WORLD WAR I BEGAN ON JUNE 28 107 YEARS AGO AND ENDED, OFFICIALLY, EXACTLY FIVE YEARS LATER

Archduke Ferdinand and Sophie visit Sarajevo.
Archduke Franz Ferdinand and wife Sophie visit Sarajevo, Serbia in 1914.

Without question, November 11, 1918, became the single most recognized date associated with World War I. On the 11th day of the 11th month at the 11th hour that year, the armistice took effect and the fighting ended. Armistice Day ultimately became Veterans Day in the United States, and is among our most cherished holidays.

A close second among calendar dates in the Great War? — June 28 — and here’s why.

The war in essence began that day in 1914. Though the armistice ended hostilities in November 1918, the war officially didn’t end until Germany signed the Treaty of Versailles on June 28, 1919.

First, June 28, 1914. On that day, Archduke Franz Ferdinand of Austria and his wife, Sophie, rode in a motorcade headed to city hall in Sarajevo, Serbia, when a Serbian nationalist tossed a bomb at their car. Ferdinand hot-potatoed the bomb back out into the street where it exploded, injuring his wife and several others struck by shrapnel.

The assailant was arrested, and the Archduke proceeded to city hall. He confronted the mayor about the local hospitality, asking loudly, “One comes here to visit and (is) received with bombs! Mr. Mayor, what do you say?”
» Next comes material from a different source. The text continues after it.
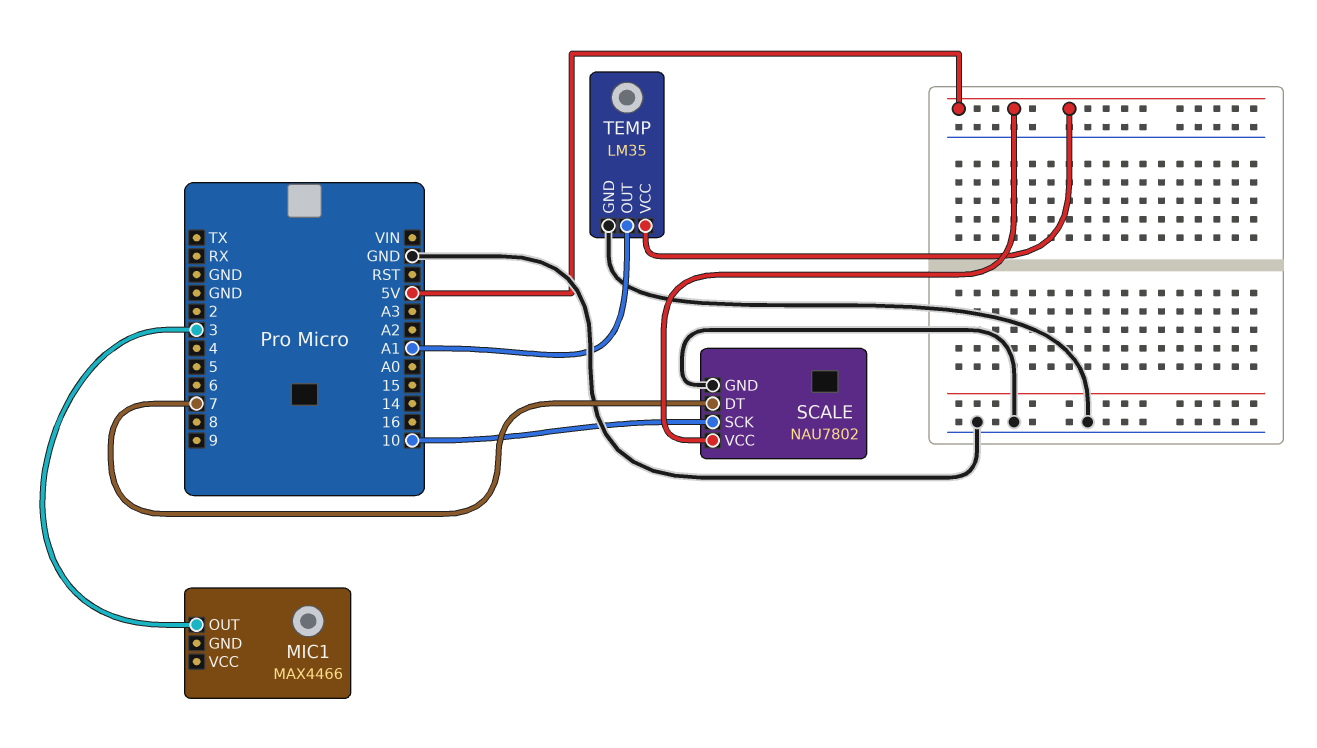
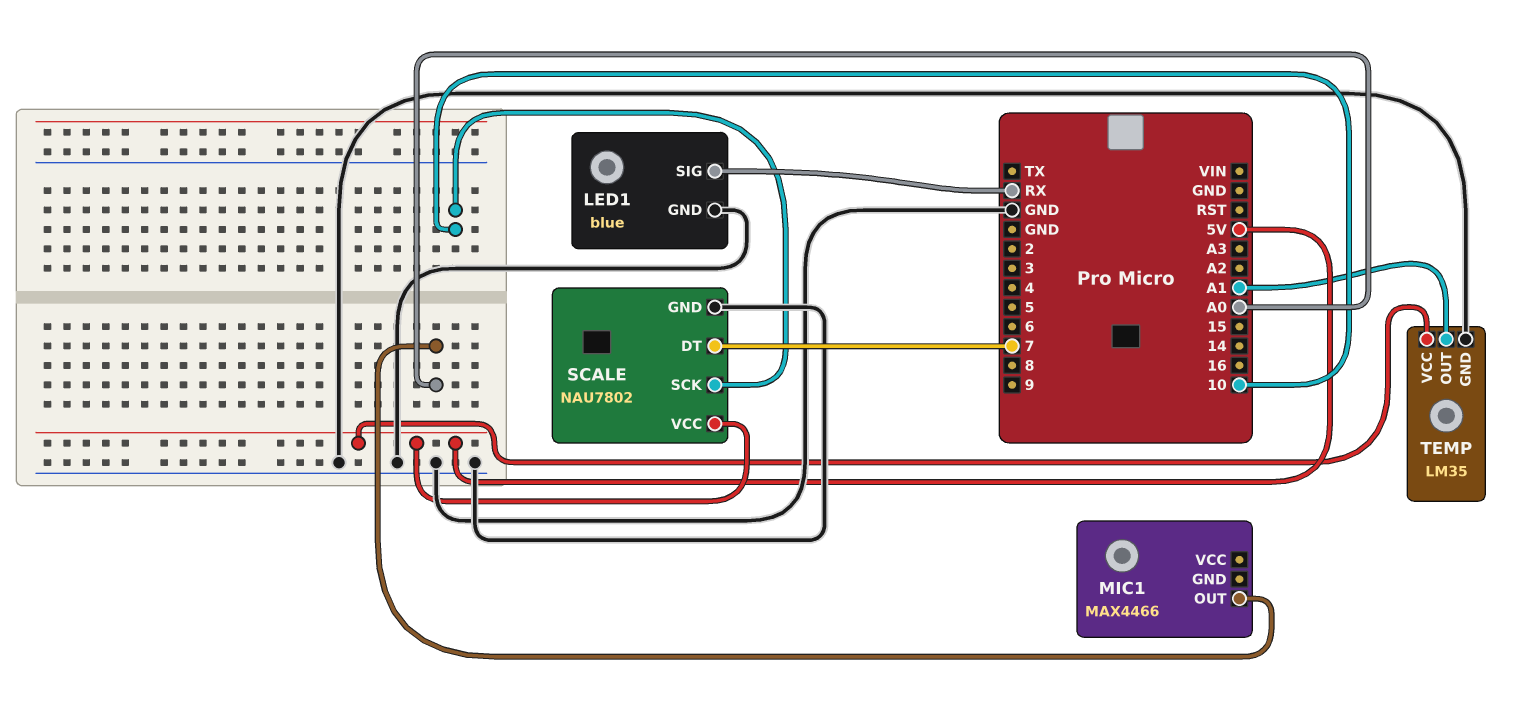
LED1: none -> blue
LED1 pin GND: none -> GND
LED1 pin SIG: none -> RX
MIC1 pin OUT: 3 -> A0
When he finished his speech, the Archduke ordered his driver to take him to the local hospital to check on those wounded by the bomb. His driver got lost along the way, winding up on Franz Josef Street, named for Ferdinand’s father. There, an anarchist named Gavrilo Princip fired shots into the car, killing both Ferdinand and Sophie.

Second attack on the Archduke and wife ends in their death.
On June 29, 1914, the New York Times reports on assassination the led to World War I.

The Austrians responded to the attack by sending troops into Serbia, and that started World War I. Germany, Bulgaria, and the Ottoman Empire sided with the Austrians against England, France, Russian, Italy, Romania, Japan, and the United States in 1919.

The fighting raged for more than four and one-half years, with the Germans using mustard gas and other chemical weapons against the Allied troops, and the Allies retaliating in kind. The U.S. created its own chemical weapons program, officially on June 28, 1918. (International conventions in 1972 and 1993 banned the use of chemical weapons.)

The armistice ended the fighting in November of that year. Allied powers then met in Paris in January 1919 to determine the final treaty ending the war. Germany had no say in the terms. France wanted Germany to pay an extreme price, including roughly $30 billion in reparations for the damages it caused.

Germany balked at first, but caved to the pressure imposed by the Allies, and signed the treaty to formally end the war exactly five years to the day it began.

However, terms of that treaty held unintended consequences. It decimated Germany’s economy and left the opening for Adolph Hitler and his Nazi Party to rise to power a decade later, setting the stage for World War II.